Stored dataset items
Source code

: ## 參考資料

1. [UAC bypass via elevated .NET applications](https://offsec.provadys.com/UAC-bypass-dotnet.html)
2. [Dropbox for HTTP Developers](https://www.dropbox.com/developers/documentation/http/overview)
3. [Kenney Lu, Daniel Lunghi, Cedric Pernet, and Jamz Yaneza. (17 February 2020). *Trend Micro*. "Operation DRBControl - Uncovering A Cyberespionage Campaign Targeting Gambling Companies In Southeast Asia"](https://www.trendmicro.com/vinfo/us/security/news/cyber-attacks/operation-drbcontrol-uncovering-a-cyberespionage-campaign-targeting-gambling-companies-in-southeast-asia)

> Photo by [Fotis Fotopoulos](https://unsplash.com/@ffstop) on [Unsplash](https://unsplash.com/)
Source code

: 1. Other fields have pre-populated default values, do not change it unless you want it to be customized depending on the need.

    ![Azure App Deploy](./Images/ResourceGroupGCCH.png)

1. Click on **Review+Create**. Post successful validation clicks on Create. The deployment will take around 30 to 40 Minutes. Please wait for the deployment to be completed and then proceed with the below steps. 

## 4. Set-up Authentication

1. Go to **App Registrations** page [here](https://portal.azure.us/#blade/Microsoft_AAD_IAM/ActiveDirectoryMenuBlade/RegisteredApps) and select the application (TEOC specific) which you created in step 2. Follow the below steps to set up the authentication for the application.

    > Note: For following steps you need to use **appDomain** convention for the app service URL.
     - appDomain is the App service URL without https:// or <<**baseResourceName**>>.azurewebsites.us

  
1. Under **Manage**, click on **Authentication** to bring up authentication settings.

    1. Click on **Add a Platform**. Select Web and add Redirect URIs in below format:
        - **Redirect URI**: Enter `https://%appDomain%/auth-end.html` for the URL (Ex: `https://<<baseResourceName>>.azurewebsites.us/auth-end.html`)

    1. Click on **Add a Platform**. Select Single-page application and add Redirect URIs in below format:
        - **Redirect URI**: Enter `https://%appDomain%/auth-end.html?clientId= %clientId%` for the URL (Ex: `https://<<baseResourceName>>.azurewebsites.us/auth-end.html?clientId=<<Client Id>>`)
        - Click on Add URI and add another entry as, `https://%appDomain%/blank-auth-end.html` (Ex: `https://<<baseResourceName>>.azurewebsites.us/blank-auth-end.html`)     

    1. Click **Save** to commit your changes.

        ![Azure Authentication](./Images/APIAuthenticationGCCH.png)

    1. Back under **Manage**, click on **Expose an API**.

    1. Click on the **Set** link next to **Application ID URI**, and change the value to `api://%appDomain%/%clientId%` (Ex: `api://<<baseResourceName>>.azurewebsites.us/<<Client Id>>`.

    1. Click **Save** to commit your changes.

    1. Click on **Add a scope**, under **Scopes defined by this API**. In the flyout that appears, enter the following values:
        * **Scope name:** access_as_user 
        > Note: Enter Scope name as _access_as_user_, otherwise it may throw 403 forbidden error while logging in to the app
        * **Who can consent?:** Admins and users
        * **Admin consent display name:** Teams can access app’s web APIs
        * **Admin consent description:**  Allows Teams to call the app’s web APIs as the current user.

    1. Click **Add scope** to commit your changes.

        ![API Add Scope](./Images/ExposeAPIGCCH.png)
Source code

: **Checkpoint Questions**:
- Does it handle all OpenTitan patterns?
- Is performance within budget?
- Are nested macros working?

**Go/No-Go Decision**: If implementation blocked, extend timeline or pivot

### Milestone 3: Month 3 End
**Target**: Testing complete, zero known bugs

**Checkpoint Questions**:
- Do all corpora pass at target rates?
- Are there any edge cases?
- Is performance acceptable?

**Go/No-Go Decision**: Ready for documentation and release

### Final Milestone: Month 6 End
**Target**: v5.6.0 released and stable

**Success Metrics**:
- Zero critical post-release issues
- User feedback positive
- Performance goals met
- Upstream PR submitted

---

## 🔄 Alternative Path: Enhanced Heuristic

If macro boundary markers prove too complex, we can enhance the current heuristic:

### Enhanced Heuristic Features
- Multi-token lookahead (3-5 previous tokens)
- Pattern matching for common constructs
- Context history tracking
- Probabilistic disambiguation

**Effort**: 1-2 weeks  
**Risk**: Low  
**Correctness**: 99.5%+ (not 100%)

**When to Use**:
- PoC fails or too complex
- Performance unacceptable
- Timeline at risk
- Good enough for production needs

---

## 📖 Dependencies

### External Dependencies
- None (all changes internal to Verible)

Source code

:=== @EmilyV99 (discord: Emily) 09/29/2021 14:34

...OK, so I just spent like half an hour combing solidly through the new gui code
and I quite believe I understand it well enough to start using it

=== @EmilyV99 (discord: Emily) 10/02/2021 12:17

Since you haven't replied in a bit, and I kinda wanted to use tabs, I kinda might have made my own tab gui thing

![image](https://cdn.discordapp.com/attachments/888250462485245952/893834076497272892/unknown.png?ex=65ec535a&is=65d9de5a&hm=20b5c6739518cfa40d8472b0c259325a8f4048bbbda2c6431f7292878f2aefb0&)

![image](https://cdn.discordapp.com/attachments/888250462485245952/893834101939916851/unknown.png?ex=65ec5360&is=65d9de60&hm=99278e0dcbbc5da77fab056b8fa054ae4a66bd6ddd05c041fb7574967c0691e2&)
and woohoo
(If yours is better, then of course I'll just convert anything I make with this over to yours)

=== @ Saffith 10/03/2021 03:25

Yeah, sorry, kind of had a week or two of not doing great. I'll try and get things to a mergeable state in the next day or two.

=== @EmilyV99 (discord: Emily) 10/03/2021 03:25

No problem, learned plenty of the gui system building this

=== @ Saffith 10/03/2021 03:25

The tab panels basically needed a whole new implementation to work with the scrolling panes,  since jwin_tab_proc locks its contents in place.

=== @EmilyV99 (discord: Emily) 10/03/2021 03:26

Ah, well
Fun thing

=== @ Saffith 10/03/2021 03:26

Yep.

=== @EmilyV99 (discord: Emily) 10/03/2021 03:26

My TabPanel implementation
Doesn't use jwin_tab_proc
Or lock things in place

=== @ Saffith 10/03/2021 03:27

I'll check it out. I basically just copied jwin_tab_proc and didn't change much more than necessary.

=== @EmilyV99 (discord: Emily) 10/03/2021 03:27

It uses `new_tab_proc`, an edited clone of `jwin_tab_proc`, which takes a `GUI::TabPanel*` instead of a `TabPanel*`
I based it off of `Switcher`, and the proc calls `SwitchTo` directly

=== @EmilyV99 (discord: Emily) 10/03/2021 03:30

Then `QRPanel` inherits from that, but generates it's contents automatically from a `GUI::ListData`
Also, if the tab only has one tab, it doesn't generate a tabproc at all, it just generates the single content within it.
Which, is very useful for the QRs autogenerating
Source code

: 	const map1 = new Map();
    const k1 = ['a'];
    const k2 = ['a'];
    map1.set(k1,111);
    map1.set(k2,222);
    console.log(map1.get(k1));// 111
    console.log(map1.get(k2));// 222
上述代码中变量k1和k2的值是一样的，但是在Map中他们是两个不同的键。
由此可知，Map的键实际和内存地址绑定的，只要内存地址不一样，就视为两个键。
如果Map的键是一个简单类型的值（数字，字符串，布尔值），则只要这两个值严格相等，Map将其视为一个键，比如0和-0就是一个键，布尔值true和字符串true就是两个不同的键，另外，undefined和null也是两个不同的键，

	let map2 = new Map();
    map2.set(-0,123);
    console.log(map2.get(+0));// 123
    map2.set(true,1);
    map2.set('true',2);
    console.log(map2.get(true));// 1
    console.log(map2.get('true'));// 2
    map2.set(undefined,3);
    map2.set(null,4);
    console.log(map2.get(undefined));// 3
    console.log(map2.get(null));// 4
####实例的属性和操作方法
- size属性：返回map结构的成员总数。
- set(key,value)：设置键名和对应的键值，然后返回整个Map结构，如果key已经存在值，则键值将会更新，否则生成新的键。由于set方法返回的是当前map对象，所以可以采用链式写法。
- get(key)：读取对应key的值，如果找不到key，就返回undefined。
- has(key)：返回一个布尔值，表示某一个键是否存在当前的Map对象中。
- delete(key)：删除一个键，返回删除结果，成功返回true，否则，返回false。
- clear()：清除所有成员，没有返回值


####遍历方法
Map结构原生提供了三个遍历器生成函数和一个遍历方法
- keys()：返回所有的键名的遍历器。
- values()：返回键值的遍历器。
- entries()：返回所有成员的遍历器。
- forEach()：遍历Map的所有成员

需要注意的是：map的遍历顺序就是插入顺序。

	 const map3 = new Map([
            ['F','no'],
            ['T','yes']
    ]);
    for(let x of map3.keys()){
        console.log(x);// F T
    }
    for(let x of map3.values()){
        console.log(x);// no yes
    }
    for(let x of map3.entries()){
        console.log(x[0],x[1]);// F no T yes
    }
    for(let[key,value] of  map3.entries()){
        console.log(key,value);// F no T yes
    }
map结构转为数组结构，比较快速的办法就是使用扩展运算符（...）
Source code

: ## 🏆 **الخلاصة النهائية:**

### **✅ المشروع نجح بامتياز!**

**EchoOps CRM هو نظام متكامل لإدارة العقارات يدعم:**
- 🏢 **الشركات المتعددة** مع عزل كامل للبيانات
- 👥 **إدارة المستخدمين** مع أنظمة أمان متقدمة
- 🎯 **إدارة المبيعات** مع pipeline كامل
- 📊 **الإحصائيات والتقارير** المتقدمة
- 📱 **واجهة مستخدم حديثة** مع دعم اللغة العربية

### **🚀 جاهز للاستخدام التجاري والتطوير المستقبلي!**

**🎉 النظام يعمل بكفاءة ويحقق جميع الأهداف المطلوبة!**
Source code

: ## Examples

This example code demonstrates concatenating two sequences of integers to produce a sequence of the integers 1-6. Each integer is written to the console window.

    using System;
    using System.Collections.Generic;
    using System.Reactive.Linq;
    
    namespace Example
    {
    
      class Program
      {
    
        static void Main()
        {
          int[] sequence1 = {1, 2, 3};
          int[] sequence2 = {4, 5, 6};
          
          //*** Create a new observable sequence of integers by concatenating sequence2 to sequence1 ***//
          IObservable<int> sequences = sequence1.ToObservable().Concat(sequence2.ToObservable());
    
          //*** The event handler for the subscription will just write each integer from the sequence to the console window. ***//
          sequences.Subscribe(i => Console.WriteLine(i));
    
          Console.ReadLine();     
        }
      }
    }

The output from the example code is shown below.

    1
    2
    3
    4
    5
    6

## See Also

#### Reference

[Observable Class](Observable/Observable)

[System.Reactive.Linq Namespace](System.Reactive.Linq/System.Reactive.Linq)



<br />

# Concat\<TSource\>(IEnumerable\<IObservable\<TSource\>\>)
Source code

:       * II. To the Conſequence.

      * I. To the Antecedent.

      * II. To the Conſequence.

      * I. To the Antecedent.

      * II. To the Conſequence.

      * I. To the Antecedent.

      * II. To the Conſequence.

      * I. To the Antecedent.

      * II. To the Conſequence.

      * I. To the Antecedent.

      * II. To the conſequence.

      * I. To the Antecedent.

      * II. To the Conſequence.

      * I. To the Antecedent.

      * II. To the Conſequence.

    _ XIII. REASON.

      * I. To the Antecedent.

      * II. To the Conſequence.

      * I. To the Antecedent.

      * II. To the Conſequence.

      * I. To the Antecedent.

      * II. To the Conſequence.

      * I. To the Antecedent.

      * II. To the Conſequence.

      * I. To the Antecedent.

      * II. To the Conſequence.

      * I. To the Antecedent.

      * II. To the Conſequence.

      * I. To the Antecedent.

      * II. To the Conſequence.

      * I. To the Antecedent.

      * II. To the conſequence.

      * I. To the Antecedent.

> [AIM OF THE EXERCISE]
In the listing, take the stretch from "Saffith 10/03/2021 03:26" through "- clear()：清除所有成员，没有返回值" and substitute "myMap" for every occurrence of "map2", keeping all other text unchanged. Write out only those lines.

> [WRITTEN ANSWER]
=== @ Saffith 10/03/2021 03:26

Yep.

=== @EmilyV99 (discord: Emily) 10/03/2021 03:26

My TabPanel implementation
Doesn't use jwin_tab_proc
Or lock things in place

=== @ Saffith 10/03/2021 03:27

I'll check it out. I basically just copied jwin_tab_proc and didn't change much more than necessary.

=== @EmilyV99 (discord: Emily) 10/03/2021 03:27

It uses `new_tab_proc`, an edited clone of `jwin_tab_proc`, which takes a `GUI::TabPanel*` instead of a `TabPanel*`
I based it off of `Switcher`, and the proc calls `SwitchTo` directly

=== @EmilyV99 (discord: Emily) 10/03/2021 03:30

Then `QRPanel` inherits from that, but generates it's contents automatically from a `GUI::ListData`
Also, if the tab only has one tab, it doesn't generate a tabproc at all, it just generates the single content within it.
Which, is very useful for the QRs autogenerating
Source code

: 	const map1 = new Map();
    const k1 = ['a'];
    const k2 = ['a'];
    map1.set(k1,111);
    map1.set(k2,222);
    console.log(map1.get(k1));// 111
    console.log(map1.get(k2));// 222
上述代码中变量k1和k2的值是一样的，但是在Map中他们是两个不同的键。
由此可知，Map的键实际和内存地址绑定的，只要内存地址不一样，就视为两个键。
如果Map的键是一个简单类型的值（数字，字符串，布尔值），则只要这两个值严格相等，Map将其视为一个键，比如0和-0就是一个键，布尔值true和字符串true就是两个不同的键，另外，undefined和null也是两个不同的键，

	let myMap = new Map();
    myMap.set(-0,123);
    console.log(myMap.get(+0));// 123
    myMap.set(true,1);
    myMap.set('true',2);
    console.log(myMap.get(true));// 1
    console.log(myMap.get('true'));// 2
    myMap.set(undefined,3);
    myMap.set(null,4);
    console.log(myMap.get(undefined));// 3
    console.log(myMap.get(null));// 4
####实例的属性和操作方法
- size属性：返回map结构的成员总数。
- set(key,value)：设置键名和对应的键值，然后返回整个Map结构，如果key已经存在值，则键值将会更新，否则生成新的键。由于set方法返回的是当前map对象，所以可以采用链式写法。
- get(key)：读取对应key的值，如果找不到key，就返回undefined。
- has(key)：返回一个布尔值，表示某一个键是否存在当前的Map对象中。
- delete(key)：删除一个键，返回删除结果，成功返回true，否则，返回false。
- clear()：清除所有成员，没有返回值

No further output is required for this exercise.